Not that he had any wish to see Tom. Not really. He had no idea what he would tell the boy, or what the boy's reaction to him would be. Their last parting had been far less than amicable. But if he saw Tom and convinced the stupid boy to give back whatever it was to the dragons—and what kind of an idiot did you need to be to steal from organized criminals?—then he could go back home in the early morning flight. And wash his hands of the boy. And resume his lonely life. Lonely, yes, but at least untroubled by the stream of acts of self-destruction that was Tom's way of living.

He looked around enough, and no one came, and rather than order from the guy behind the counter, Edward thought he would leave. Leave now. The man would probably curse him, as he left, but it was obvious Tom wasn't here. And if Tom was the reason the man behind the counter was so furious, then what would happen if Edward mentioned Tom?

He'd started rising when a couple came in through a side door that seemed to lead to another part of the diner—the covered porch he'd seen from the outside. He first thought of them as a couple—tall, blond man and slightly smaller girl, with multicolored hair. But then he realized the girl was wearing an apron with the logo of the diner, and that the blond man was just following her. In fact, he headed for the door as the girl rushed toward Edward.

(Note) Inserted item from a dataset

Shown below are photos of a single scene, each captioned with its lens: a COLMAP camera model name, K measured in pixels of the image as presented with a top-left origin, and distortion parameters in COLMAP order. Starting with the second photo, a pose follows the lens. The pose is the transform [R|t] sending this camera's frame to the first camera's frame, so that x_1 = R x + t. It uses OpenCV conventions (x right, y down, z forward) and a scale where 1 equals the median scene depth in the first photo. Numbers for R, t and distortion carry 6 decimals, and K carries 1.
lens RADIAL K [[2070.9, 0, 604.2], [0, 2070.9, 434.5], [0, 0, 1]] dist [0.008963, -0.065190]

"Hi," she said, and smiled. "My name is Kyrie. What can I get for you?"

He thought of asking her for Tom right away, but . . . no. He was hungry, anyway. "I'll have coffee," he said. "And your souvlaki platter, and one of the large Greek salads."

"What dressing on your salad?" she asked.

"Ranch is fine," he said.

She nodded, and went over to the counter. He watched her, from behind as she went. She was quite an attractive girl, probably in her early twenties, with a trim body, hair dyed in an elaborate pattern, and the sort of face that reminded him that America was supposed to be a melting pot. Seen in a certain light, he supposed she could be Greek, or perhaps Italian, or maybe even Native American. . . . Or, he admitted, some other, far more exotic combination. He wondered what the truth was. He also wondered if anything was going on with her and Tom and if that was what had the cook's nose out of joint.

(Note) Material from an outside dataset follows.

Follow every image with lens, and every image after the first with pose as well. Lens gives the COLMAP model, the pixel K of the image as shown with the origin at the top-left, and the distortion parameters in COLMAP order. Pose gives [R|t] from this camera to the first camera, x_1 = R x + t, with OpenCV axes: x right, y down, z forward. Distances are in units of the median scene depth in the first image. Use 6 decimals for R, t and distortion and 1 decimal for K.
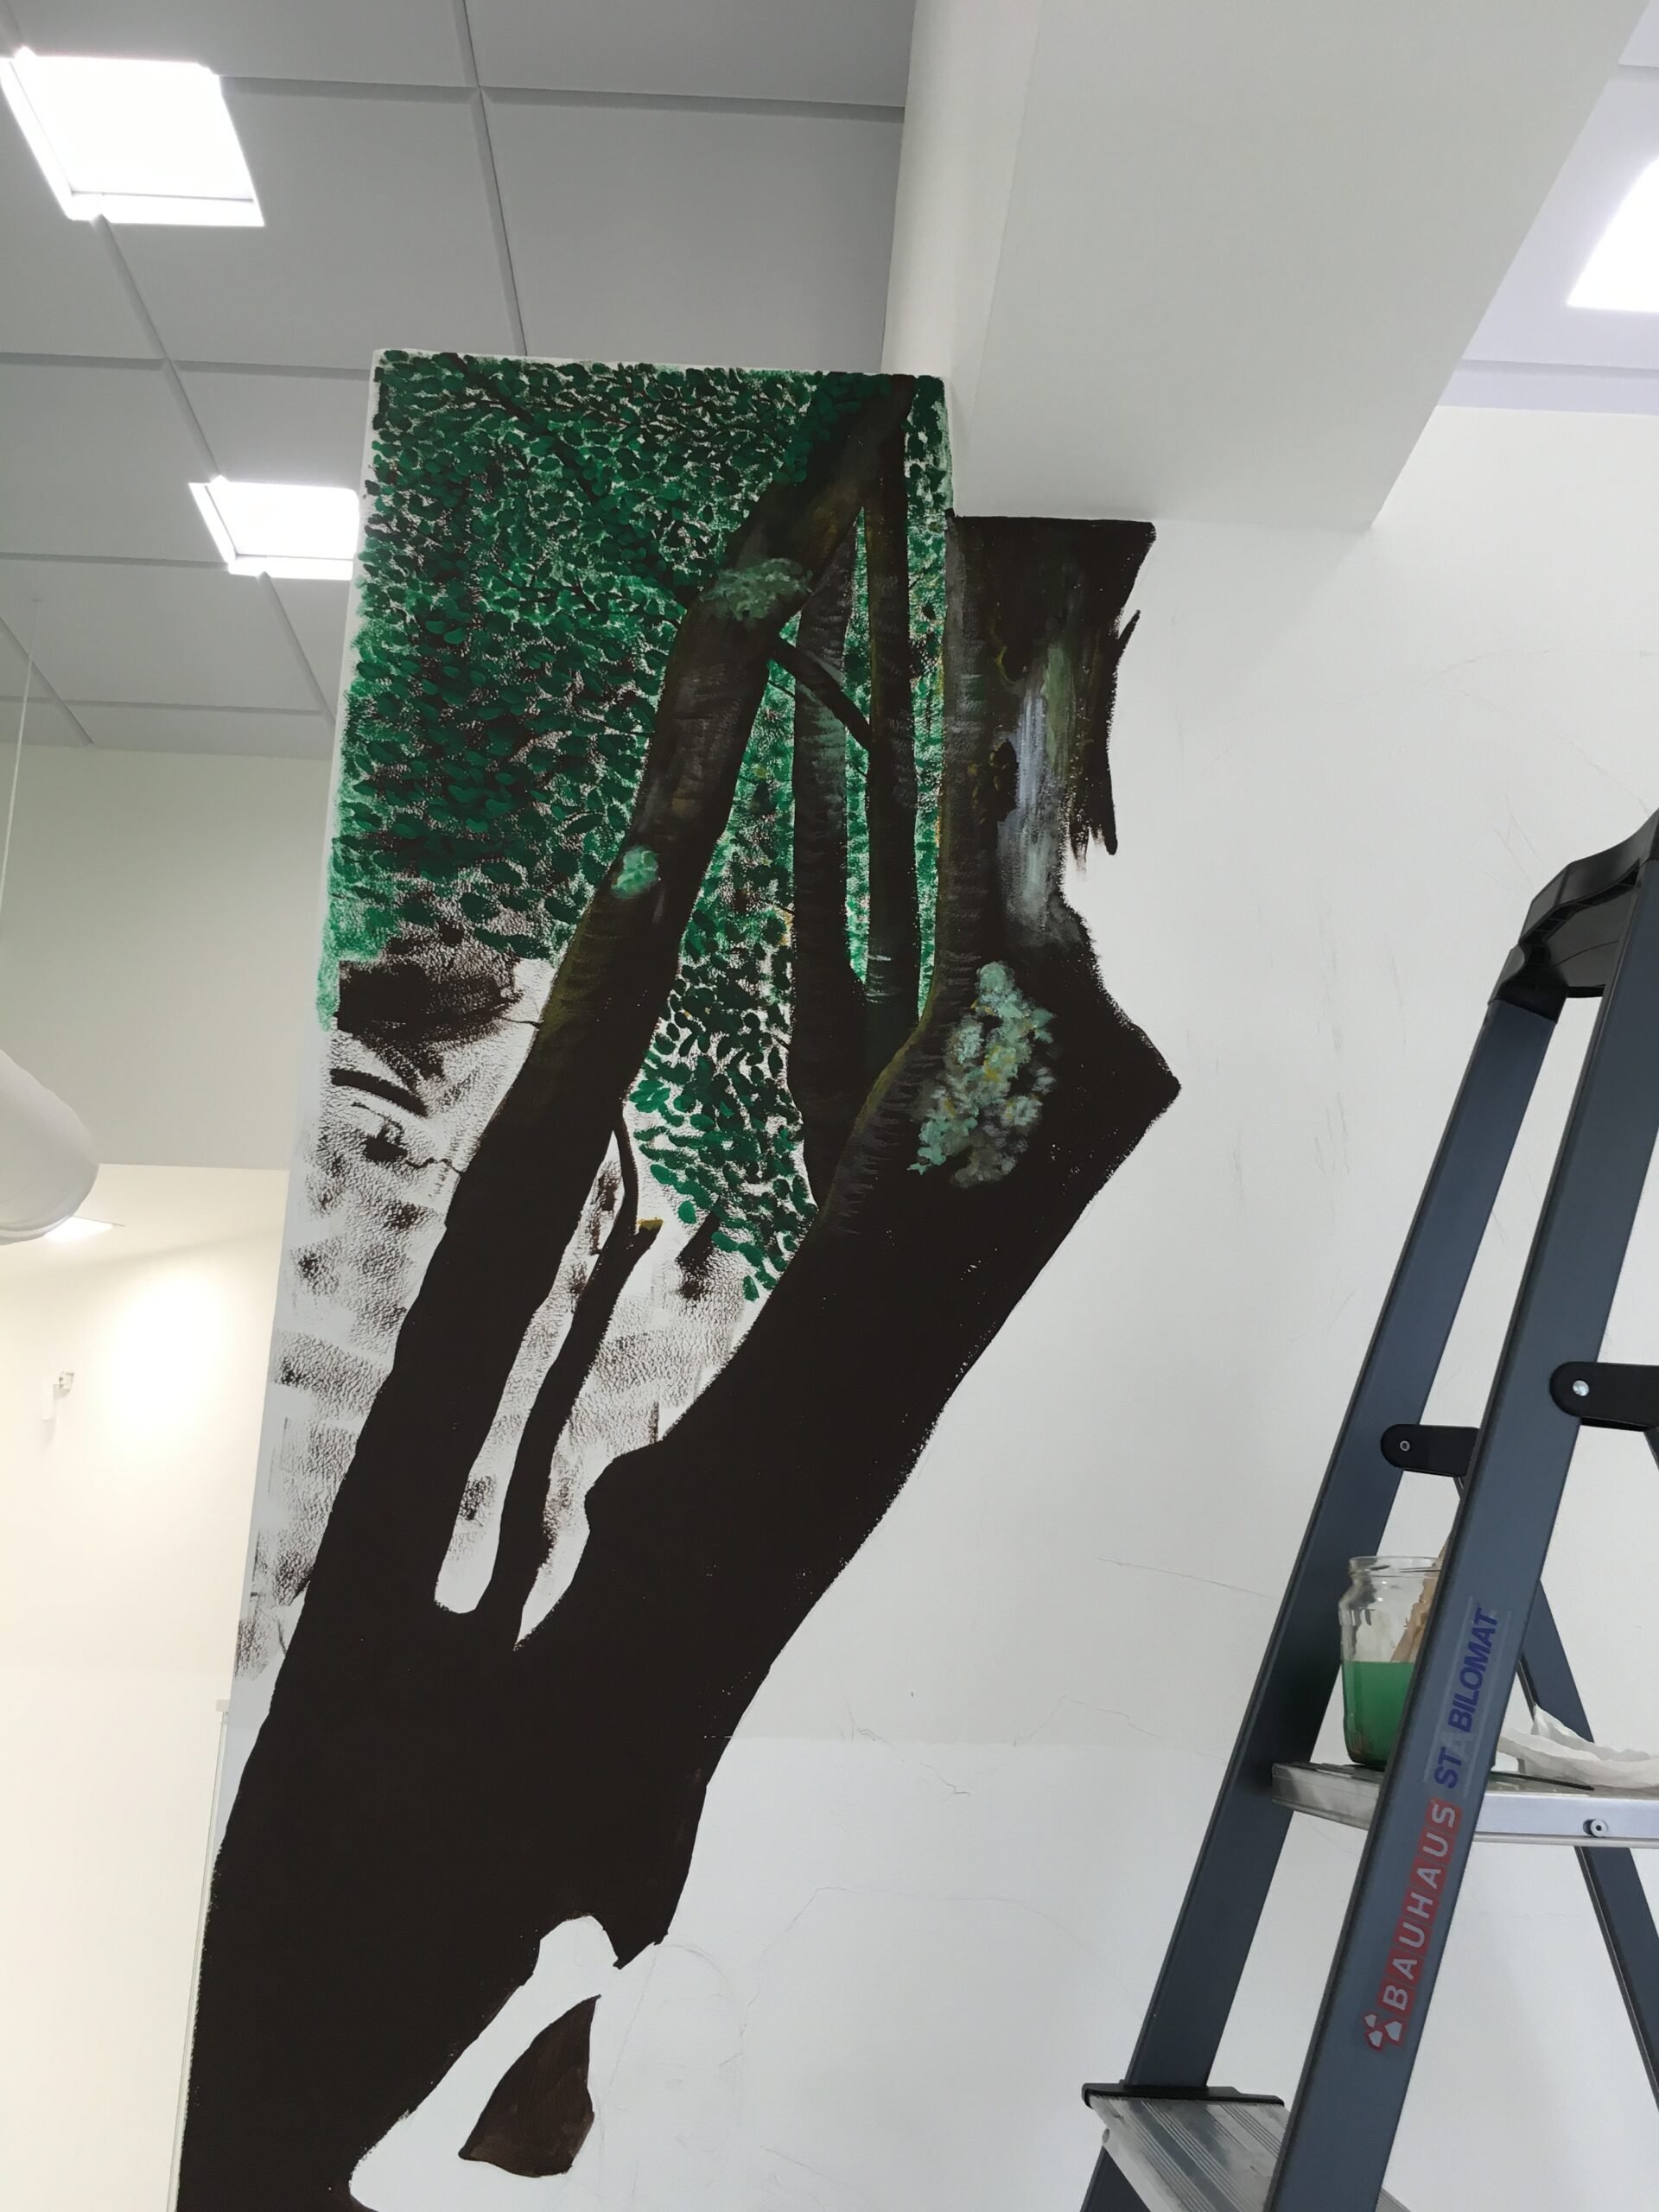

The girl came back in a moment, set a cup in front of him, and put down a container of sugar and another with creamers. She filled the cup and he—ignoring the sugar and the creamers—took a sip.

His surprise at the quality of the coffee must have shown, in raised eyebrows or some change in expression, because the girl smiled at him. And, oh, she had dimples. He grinned back. She wasn't that much younger than him, really, and besides, he went out with girls her age every other week. But was she involved with Tom? Or how did she feel about Tom? He had to ask about Tom, but was it going to ruin everything?

"Excuse me?" he said, before she could turn away. "I don't suppose I could ask you a question?"

She tensed. He saw her tense, as she turned around, even if her face didn't show anything as she said, "Yes?"

"I'm sorry to bother you," he said. "But does Thomas Ormson work here?"

For a moment her face stayed absolutely frozen, and he thought she was going to tell him to go to hell or something. Instead, she put a hand on the table, and it trembled. Oh, no. What was going on here? Was she Tom's girlfriend.

"I thought you looked like him," she said. "But I thought . . ." She swallowed and didn't say what she thought.

"I'm his father," Edward said, low enough that the gorilla behind at the grill wouldn't hear him. "My name is Edward Ormson. Do you know where he is?"

She opened her mouth.

"Kyrie," the gorilla said. And she looked around, as if wakening. People had come in while they were talking, and there were five tables occupied. And she was alone. Also, his dinner was now sitting on the counter, ready. She went to get it.

"I get out at five," she told him. "It might be easier to talk then."